第17条 市長は、事業主等が前条の規定による勧告に従わないときは、期限を定めて必要な措置を命じることができる。

(緊急措置命令)

第18条 市長は、第8条第1項の規定による許可に係る土採取事業に伴う土砂の崩壊、流出等による災害の防止のため緊急に必要があると認めるときは、当該土採取事業の事業主等に対し、当該土採取事業の停止を命じ、又は必要な措置を採ることを命じることができる。

この場合において、事業主等が現場にいないときは、当該土採取事業に従事する者に、当該土採取事業の停止を命じることができる。

(許可の取消し)

第19条 市長は、事業主に対し、次の各号のいずれかに該当する場合は、許可を取り消すことができる。

(1) 偽りその他不正の手段により第8条第1項又は第10条第1項の規定による許可を受けたとき。

(2) 第11条の規定に違反したとき。

(3) 第17条の規定による命令に従わないとき。

(事業の完了)

第20条 事業主は、当該土採取事業が完了したときは、規則で定めるところにより、その日から14日以内にその旨を市長に届け出なければならない。

2 市長は、前項の届出があったときは、速やかに、当該届出に係る土採取事業が第8条第1項の規定により許可を受けた事業計画(第10条第1項の規定による変更の許可を受けたときはその変更後のもの。)に適合しているかを検査し、当該土採取事業が当該許可を受けた事業計画に適合していると認めるときは、検査済証を事業主に交付するものとする。

(事業の廃止等)

第21条 事業主は、土採取事業を廃止し、又は停止(第15条及び第17条の規定による場合を除く。)したときは、その廃止し、又は停止した日から14日以内に規則で定めるところにより、その旨を市長に届け出なければならない。

(採取跡地に係る措置命令)

第22条 市長は、採取跡地について、第8条第1項の許可に係る土採取計画に適合しないと認めたときは、当該事業主に対し、当該事項を当該採取計画に適合させるための措置をとることを命ずることができる。

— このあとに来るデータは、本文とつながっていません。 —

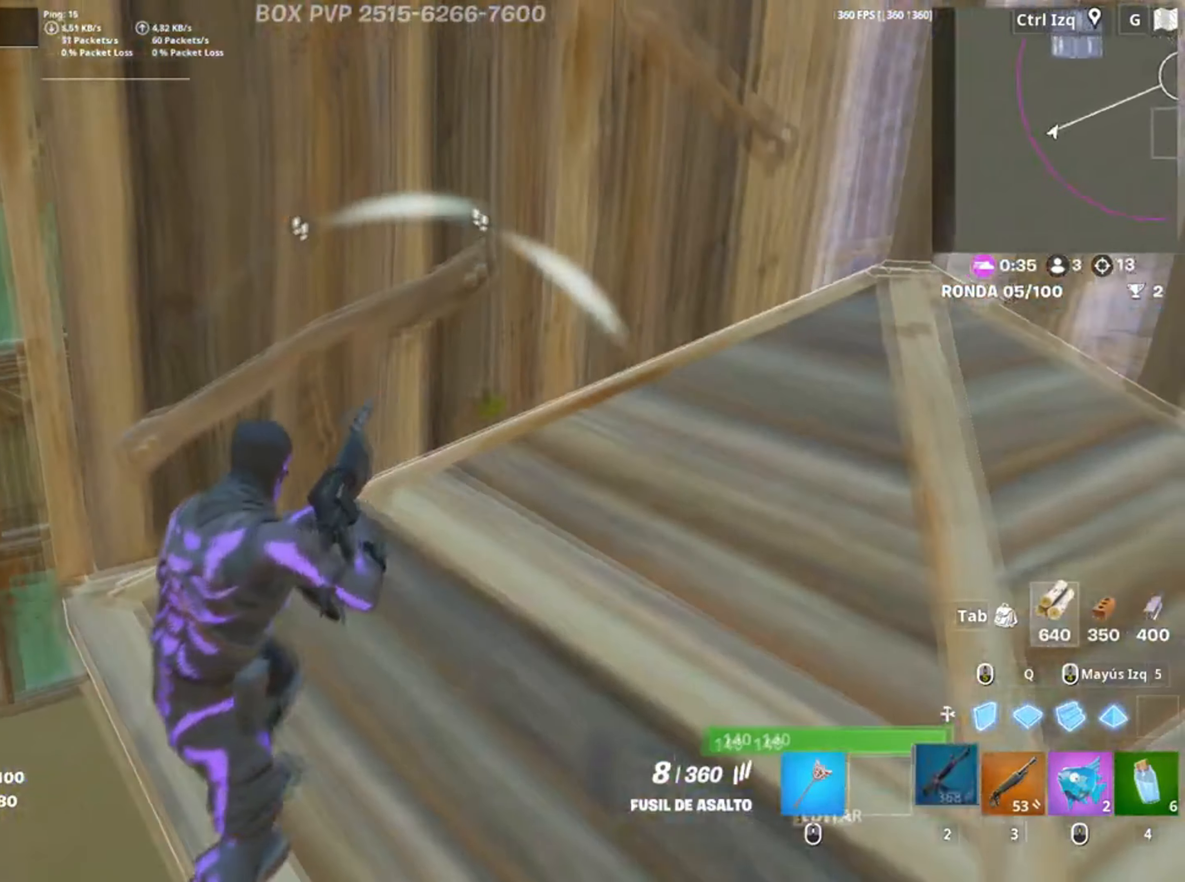
{"keys": ["a"], "mouse": [], "events": [[34, "w", "down"], [434, "d", "up"], [450, "w", "up"], [500, "a", "down"]]}
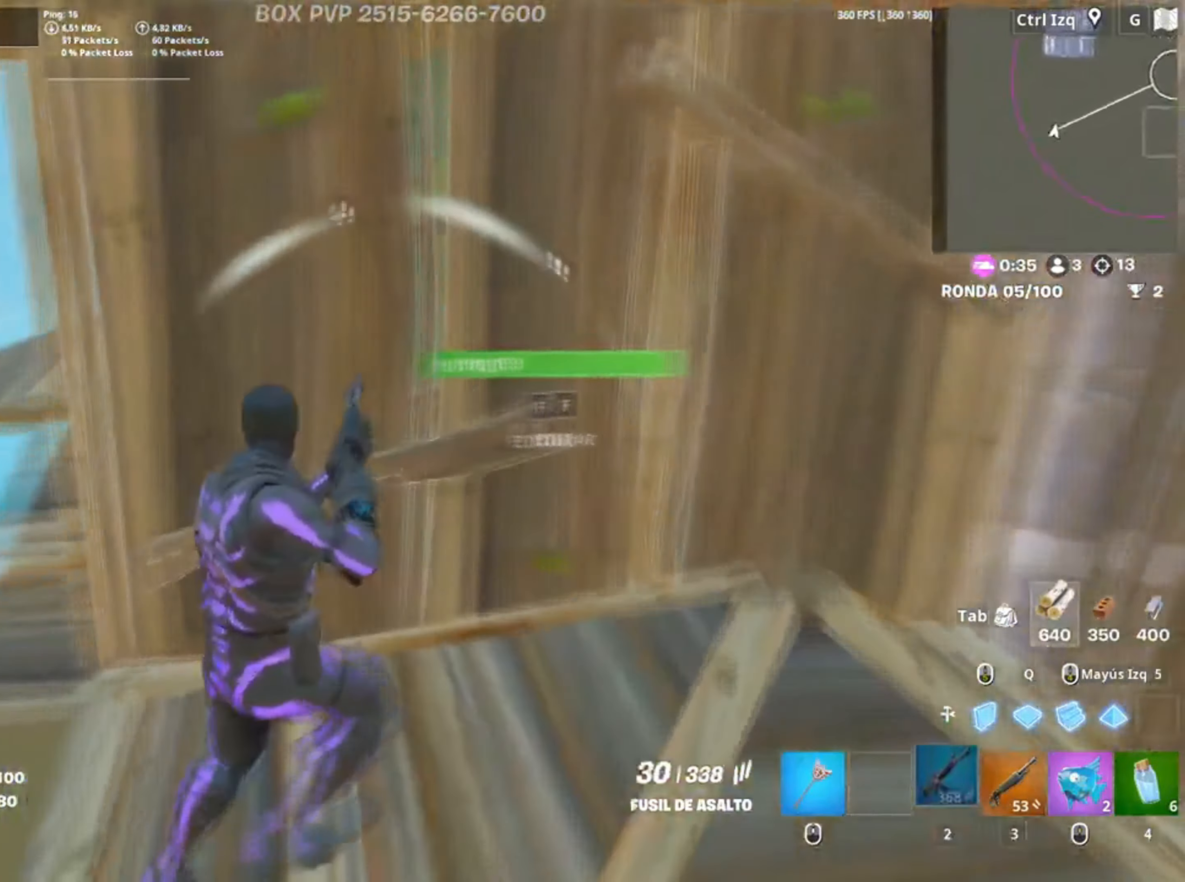
{"keys": ["a", "s"], "mouse": [], "events": [[334, "a", "up"], [400, "a", "down"], [400, "s", "down"]]}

2 市長は、前項の規定にかかわらず、採取跡地について、土採取事業に伴う土砂の崩壊、流出等による災害の防止のため必要があると認めるときは、土採取事業の完了の日又は廃止の日から2年間に限り、事業主等に対し、期限を定めて、必要な措置を命ずることができる。

(承継)

第23条 第8条第1項又は第10条第1項の規定による許可を受けた者について、相続、合併又は当該許可に係る土採取事業の譲渡があったときは、相続人(相続人が2人以上ある場合において、その全員の同意により土採取事業を承継すべき相続人を選定したときは、その者)、合併後存続する法人若しくは合併により設立した法人又は当該土採取事業の譲渡に係る譲受人が当該許可を受けた者の地位を承継する。

2 前項の規定による地位を承継した者は、規則の定めるところにより、遅滞なくその旨を市長に届け出なければならない。

(報告の徴収)

第24条 市長は、この条例の施行に必要な限度において、事業主等に対し、土採取事業の進行状況その他必要な事項を報告させることができる。

(立入検査)

第25条 市長は、この条例の施行に必要な限度において、その職員に事業区域内に立ち入り、施設その他の物件を検査させ、又は関係人に質問させることができる。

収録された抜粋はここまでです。